• Entries supplied:
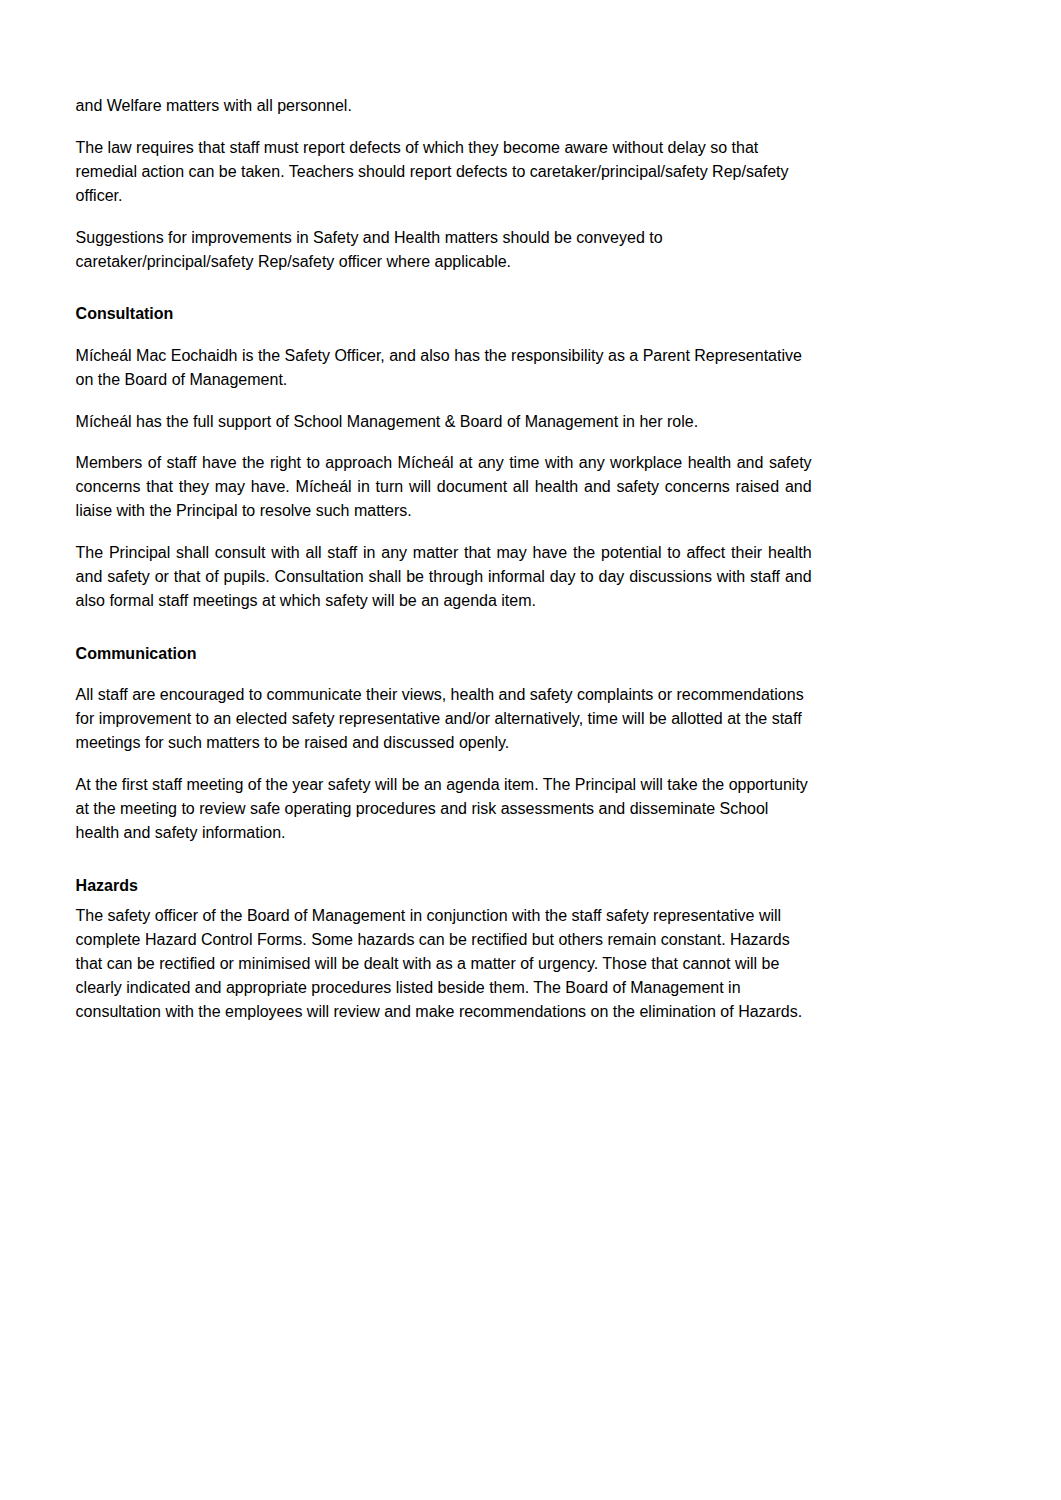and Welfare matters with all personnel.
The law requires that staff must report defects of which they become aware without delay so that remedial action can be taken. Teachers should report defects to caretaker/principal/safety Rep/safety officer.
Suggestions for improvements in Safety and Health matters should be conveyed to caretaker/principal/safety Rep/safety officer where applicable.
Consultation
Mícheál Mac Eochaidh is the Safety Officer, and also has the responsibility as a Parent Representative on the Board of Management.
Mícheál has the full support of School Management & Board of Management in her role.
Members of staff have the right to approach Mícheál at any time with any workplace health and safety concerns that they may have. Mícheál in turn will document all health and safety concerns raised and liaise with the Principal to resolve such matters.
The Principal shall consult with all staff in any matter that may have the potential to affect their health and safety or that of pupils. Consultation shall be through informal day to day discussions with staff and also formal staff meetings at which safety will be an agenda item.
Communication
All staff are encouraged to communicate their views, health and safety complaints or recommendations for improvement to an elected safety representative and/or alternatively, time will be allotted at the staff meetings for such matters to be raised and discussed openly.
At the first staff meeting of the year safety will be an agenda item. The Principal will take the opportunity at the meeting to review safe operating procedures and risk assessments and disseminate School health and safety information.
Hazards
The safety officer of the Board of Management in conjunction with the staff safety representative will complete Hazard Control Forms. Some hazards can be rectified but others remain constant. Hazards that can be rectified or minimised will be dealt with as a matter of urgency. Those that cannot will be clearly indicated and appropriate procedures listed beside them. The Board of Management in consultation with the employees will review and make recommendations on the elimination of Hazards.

...

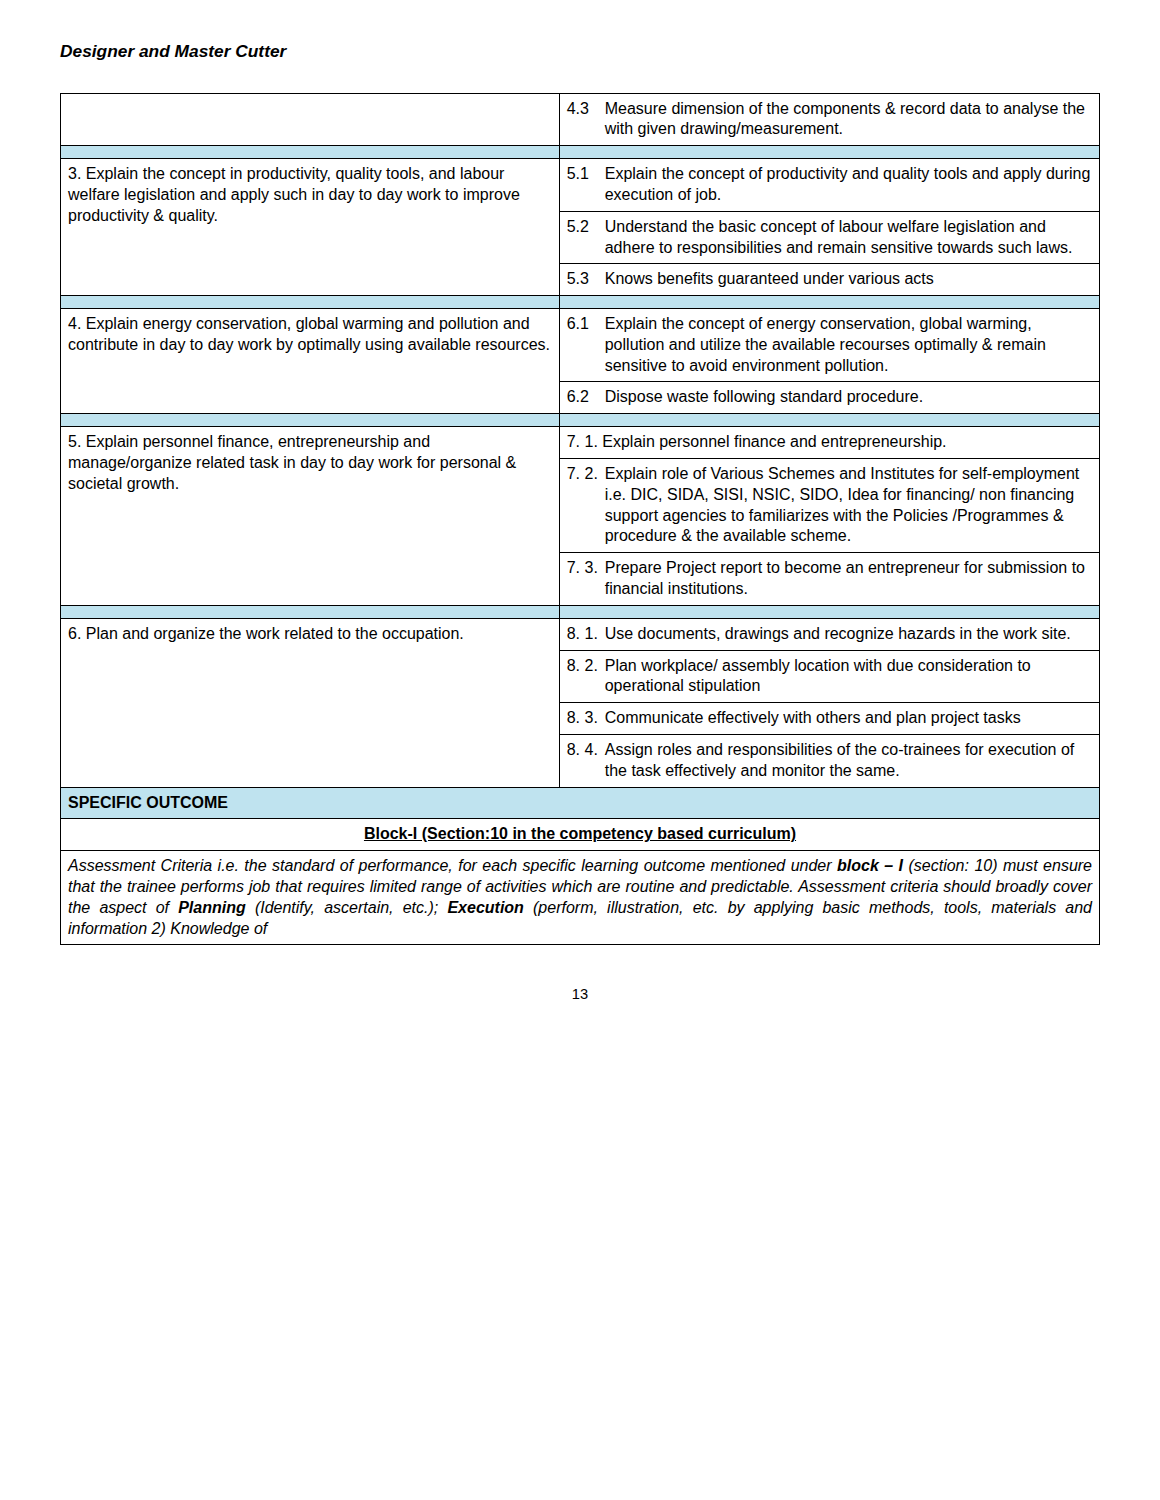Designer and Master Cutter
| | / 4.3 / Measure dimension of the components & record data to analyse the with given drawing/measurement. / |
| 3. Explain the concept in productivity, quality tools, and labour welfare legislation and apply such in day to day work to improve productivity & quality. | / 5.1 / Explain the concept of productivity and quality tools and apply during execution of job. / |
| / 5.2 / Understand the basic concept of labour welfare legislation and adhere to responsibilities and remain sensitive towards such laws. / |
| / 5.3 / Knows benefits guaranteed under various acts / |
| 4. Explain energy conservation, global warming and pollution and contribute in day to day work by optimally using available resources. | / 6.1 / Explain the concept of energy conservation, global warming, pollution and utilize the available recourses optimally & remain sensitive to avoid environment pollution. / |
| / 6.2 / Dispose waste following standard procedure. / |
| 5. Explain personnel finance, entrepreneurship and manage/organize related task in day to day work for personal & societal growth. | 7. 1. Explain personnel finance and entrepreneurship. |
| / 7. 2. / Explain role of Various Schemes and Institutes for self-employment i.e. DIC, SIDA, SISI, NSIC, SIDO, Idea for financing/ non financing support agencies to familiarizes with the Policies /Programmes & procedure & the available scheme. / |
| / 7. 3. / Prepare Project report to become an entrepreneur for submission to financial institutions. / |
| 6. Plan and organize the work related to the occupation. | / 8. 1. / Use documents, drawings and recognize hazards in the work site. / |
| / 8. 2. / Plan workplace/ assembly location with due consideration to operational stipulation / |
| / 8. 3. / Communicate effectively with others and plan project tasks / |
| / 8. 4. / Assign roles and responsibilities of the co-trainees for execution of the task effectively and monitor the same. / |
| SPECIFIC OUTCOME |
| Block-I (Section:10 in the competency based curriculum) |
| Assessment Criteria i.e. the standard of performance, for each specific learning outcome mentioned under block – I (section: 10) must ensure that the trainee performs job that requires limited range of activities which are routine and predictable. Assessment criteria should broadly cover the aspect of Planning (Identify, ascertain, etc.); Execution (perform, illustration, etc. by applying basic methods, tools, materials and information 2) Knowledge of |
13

...

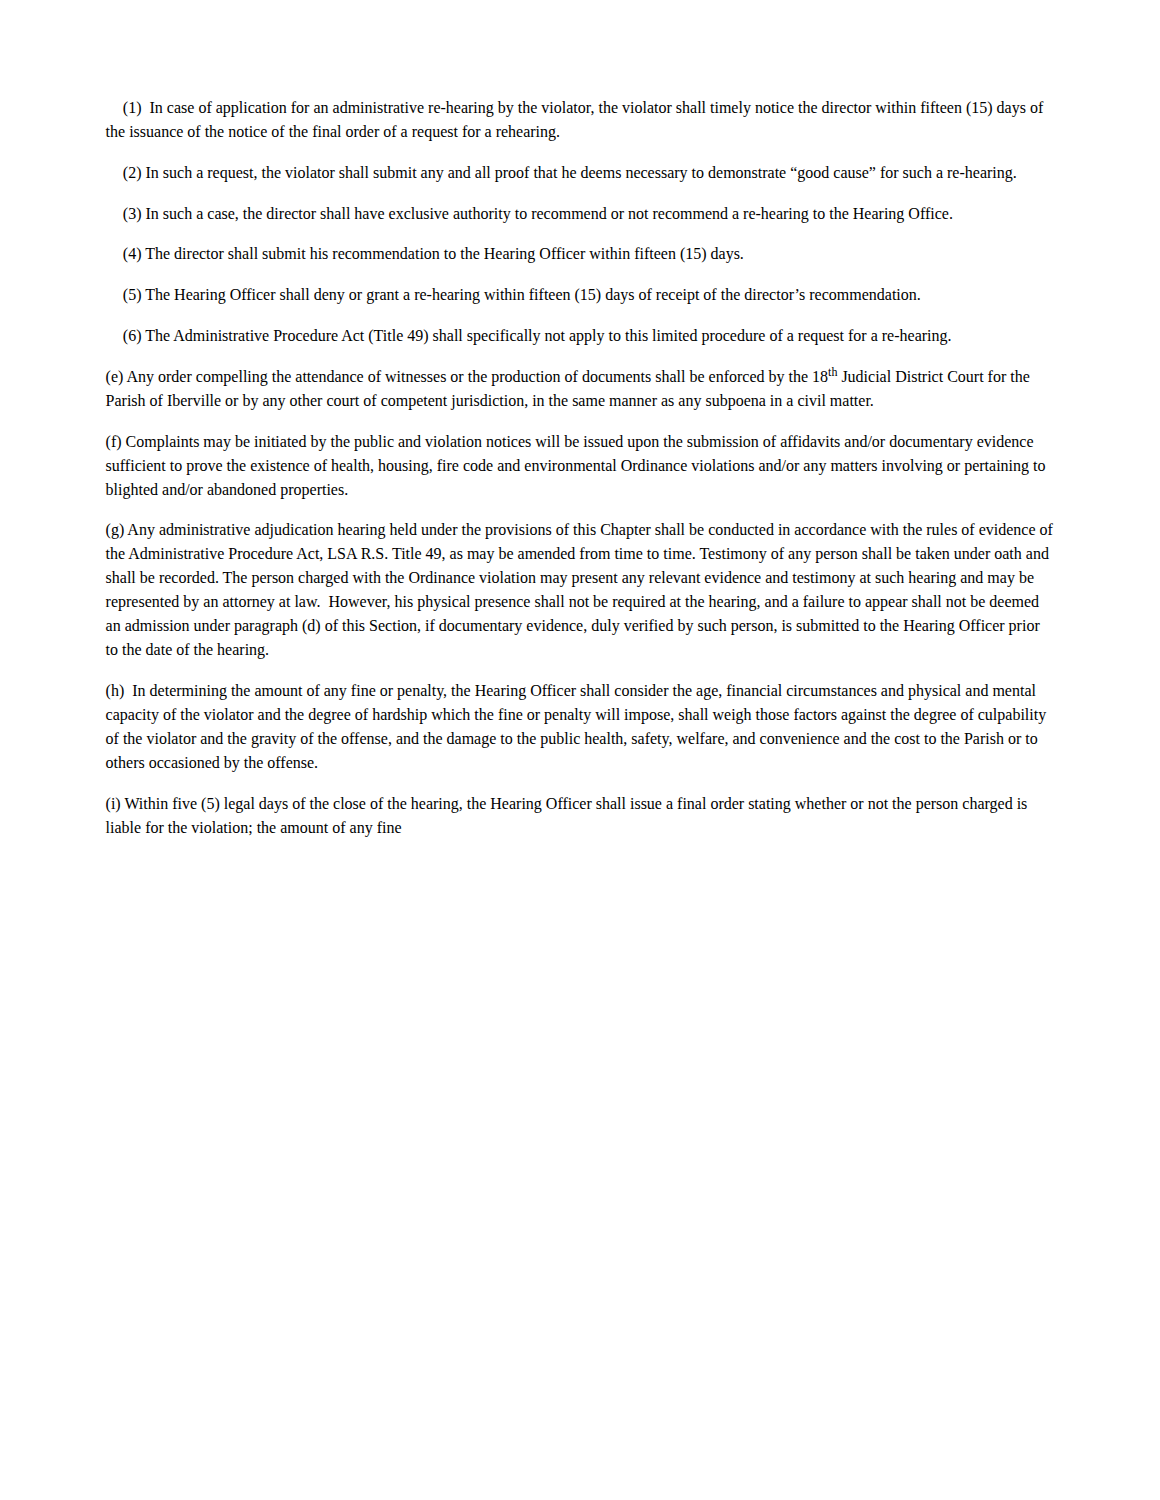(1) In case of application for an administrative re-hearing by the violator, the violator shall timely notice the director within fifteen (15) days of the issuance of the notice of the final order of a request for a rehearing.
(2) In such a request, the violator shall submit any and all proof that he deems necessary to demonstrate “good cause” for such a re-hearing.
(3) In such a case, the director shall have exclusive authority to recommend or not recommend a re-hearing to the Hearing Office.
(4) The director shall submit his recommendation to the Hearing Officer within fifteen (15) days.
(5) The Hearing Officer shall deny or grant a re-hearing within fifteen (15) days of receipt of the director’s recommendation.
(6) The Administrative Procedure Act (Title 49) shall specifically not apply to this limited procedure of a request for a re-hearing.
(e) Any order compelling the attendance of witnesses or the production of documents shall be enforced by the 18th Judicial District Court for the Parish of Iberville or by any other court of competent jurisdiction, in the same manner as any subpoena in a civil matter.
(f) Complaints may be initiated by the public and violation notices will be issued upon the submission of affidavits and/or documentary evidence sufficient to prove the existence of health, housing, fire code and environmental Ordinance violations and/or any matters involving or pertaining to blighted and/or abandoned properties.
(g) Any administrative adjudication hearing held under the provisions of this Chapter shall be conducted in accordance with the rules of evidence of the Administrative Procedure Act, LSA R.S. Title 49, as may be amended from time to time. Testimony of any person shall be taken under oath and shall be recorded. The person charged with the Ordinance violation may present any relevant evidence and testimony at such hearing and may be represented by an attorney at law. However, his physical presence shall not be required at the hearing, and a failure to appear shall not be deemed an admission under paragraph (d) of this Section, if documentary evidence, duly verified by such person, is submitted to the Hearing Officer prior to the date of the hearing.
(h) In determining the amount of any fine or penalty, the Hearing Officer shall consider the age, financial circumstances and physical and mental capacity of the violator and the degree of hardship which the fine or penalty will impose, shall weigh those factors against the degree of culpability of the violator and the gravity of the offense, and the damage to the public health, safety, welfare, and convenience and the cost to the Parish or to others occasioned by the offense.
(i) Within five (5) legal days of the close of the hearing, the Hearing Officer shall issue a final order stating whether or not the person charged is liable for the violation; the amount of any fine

• Your task:
The entries above hold the needed span. Transcribe exactly the lines from the one with "(4) The director" to the one with "(f) Complaints may", both included.

• Exercise output:
(4) The director shall submit his recommendation to the Hearing Officer within fifteen (15) days.
(5) The Hearing Officer shall deny or grant a re-hearing within fifteen (15) days of receipt of the director’s recommendation.
(6) The Administrative Procedure Act (Title 49) shall specifically not apply to this limited procedure of a request for a re-hearing.
(e) Any order compelling the attendance of witnesses or the production of documents shall be enforced by the 18th Judicial District Court for the Parish of Iberville or by any other court of competent jurisdiction, in the same manner as any subpoena in a civil matter.
(f) Complaints may be initiated by the public and violation notices will be issued upon the submission of affidavits and/or documentary evidence sufficient to prove the existence of health, housing, fire code and environmental Ordinance violations and/or any matters involving or pertaining to blighted and/or abandoned properties.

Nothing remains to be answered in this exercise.